Elinogrel, a Reversible Platelet Inhibitor, Shows Promising Antiplatelet Activity in Nonurgent PCI

Summary

The Novel Antiplatelet Therapy in Patients Undergoing Nonurgent Percutaneous Coronary Interventions [INNOVATE PCI] trial compared with clopidogrel and elinogrel for platelet inhibition without increasing bleeding risk in patients who were undergoing elective percutaneous coronary intervention.

  • Coronary Artery Disease
  • Interventional Techniques & Devices
  • Cardiology Clinical Trials
  • Thrombotic Disorders

Elinogrel, an investigational P2Y12 inhibitor, showed potent antiplatelet activity in the phase II Randomized, Double-Blind, Active Controlled Trial to Evaluate Intravenous and Oral PRT060128 (elinogrel), a Selective and Reversible P2Y12 Receptor 0Inhibitor, versus Clopidogrel, as a Novel Antiplatelet Therapy in Patients Undergoing Nonurgent Percutaneous Coronary Interventions (INNOVATE PCI) trial. Compared with clopidogrel, elinogrel provided greater and more rapid platelet inhibition without increasing bleeding risk in patients who were undergoing elective percutaneous coronary intervention (PCI).

Stronger platelet inhibition has the potential to improve ischemic outcomes but often at the cost of increased major bleeding. Reversible platelet inhibition may lessen the risk of bleeding complications. Elinogrel is the only antiplatelet agent to competitively and reversibly bind the P2Y12 receptor. The agent can be administered both intravenously and orally, enabling acute and long-term use.

In the INNOVATE PCI trial, 652 patients who were scheduled to undergo nonurgent PCI were randomly assigned to treatment with clopidogrel with an IV loading dose of 300 to 600 mg followed by 75 mg/day, or elinogrel with an IV loading dose of 80 mg followed by oral elinogrel 50 mg, 100 mg, or 150 mg twice daily.
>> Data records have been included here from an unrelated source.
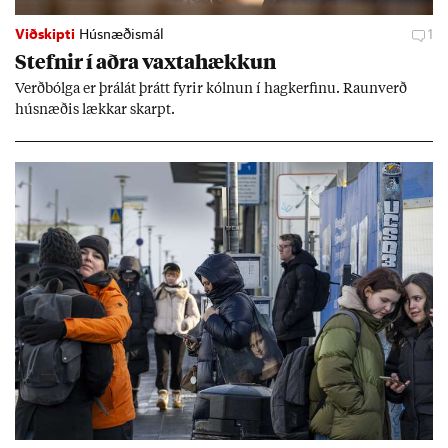
Viðskipti
Húsnæðismál
1
Stefn­ir í aðra vaxta­hækk­un
Verð­bólga er þrálát þrátt fyr­ir kóln­un í hag­kerf­inu. Raun­verð
hús­næð­is lækk­ar skarpt.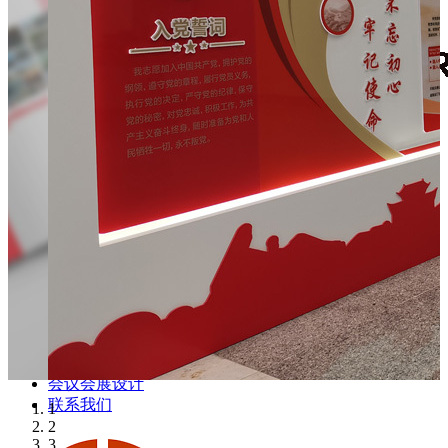
首页
公司简介
资质证书
合作客户
广告策划
视觉设计
个性定制
数码快印
展览展示
工程图、蓝图打印
案例中心
公司动态
会议会展设计
联系我们
1
2
3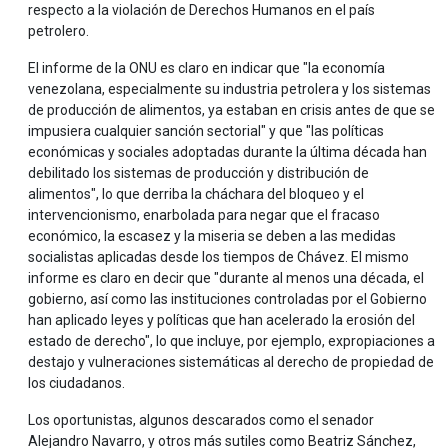
respecto a la violación de Derechos Humanos en el país
petrolero.
El informe de la ONU es claro en indicar que "la economía
venezolana, especialmente su industria petrolera y los sistemas
de producción de alimentos, ya estaban en crisis antes de que se
impusiera cualquier sanción sectorial" y que "las políticas
económicas y sociales adoptadas durante la última década han
debilitado los sistemas de producción y distribución de
alimentos", lo que derriba la cháchara del bloqueo y el
intervencionismo, enarbolada para negar que el fracaso
económico, la escasez y la miseria se deben a las medidas
socialistas aplicadas desde los tiempos de Chávez. El mismo
informe es claro en decir que "durante al menos una década, el
gobierno, así como las instituciones controladas por el Gobierno
han aplicado leyes y políticas que han acelerado la erosión del
estado de derecho", lo que incluye, por ejemplo, expropiaciones a
destajo y vulneraciones sistemáticas al derecho de propiedad de
los ciudadanos.
Los oportunistas, algunos descarados como el senador
Alejandro Navarro, y otros más sutiles como Beatriz Sánchez,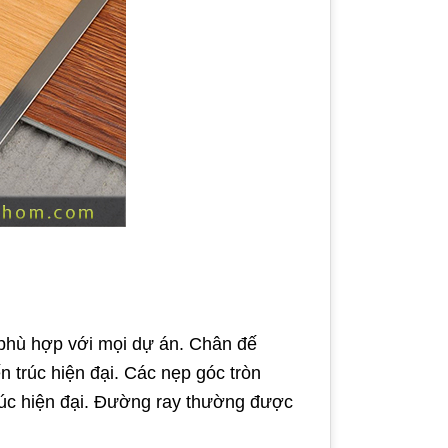
à phù hợp với mọi dự án. Chân đế
​​trúc hiện đại. Các nẹp góc tròn
trúc hiện đại. Đường ray thường được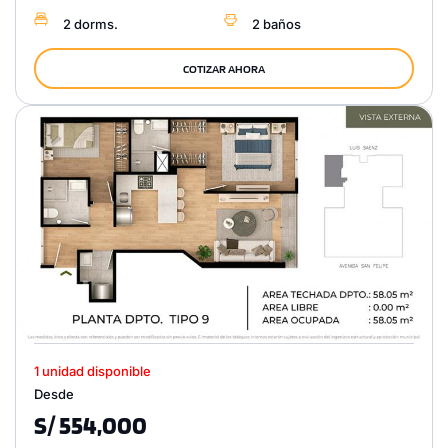
2 dorms.
2 baños
COTIZAR AHORA
1 unidad disponible
Desde
S/ 554,000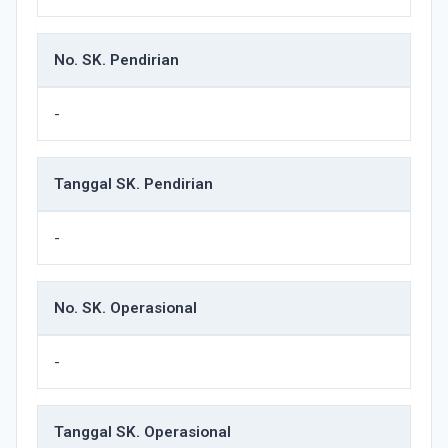
No. SK. Pendirian
-
Tanggal SK. Pendirian
-
No. SK. Operasional
-
Tanggal SK. Operasional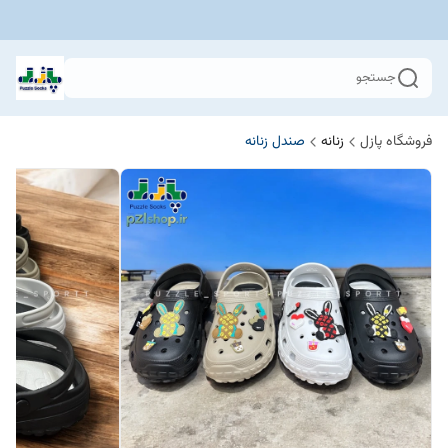
جستجو
فروشگاه پازل
زنانه
صندل زنانه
After study enrollment began, the protocol was adjusted to eliminate the elinogrel 50-mg dose and increase the elinogrel IV loading dose to 120 mg.

INNOVATE PCI was not powered for any specific endpoint but instead explored a range of efficacy, safety, and tolerability outcomes. Sunil Rao, MD, Duke University Medical Center, Durham, North Carolina, USA, reported findings from the INNOVATE PCI study.

Elinogrel provided a more rapid reduction in platelet aggregation compared with clopidogrel, with greater platelet inhibition at 30 minutes, 2 hours, and 20 hours after administration (p<0.025 for all comparisons). At 30 days, platelet inhibition remained greater with the elinogrel 100-mg and 150-mg oral doses compared with clopidogrel 75 mg.

There were no significant differences in ischemic event rates between the elinogrel and clopidogrel groups at 24 hours or 120 days, suggesting similar acute and chronic efficacy. Biological activity was also comparable, with similar degrees of troponin elevation in both treatment groups. Elinogrel did not increase the risk of TIMI major or minor bleeding compared with clopidogrel at either time point.

Dyspnea was more common with elinogrel 100 mg (15.4%) and elinogrel 150 mg (12.1%) compared with clopidogrel (4.3%), but most cases were mild and transient. Patients in the elinogrel 100-mg and 150-mg groups were more likely to develop elevated liver transaminases (2% and 3.4%, respectively) compared with clopidogrel (0.5%).

Following the promising results of INNOVATE PCI, a phase III trial of elinogrel in patients with chronic coronary heart disease will launch in early 2011. The trial will enroll approximately 24,000 patients with a history of myocardial infarction (MI). Patients will be randomized to low-dose or high-dose elinogrel or placebo. The primary efficacy endpoint will be cardiovascular death, MI, or stroke.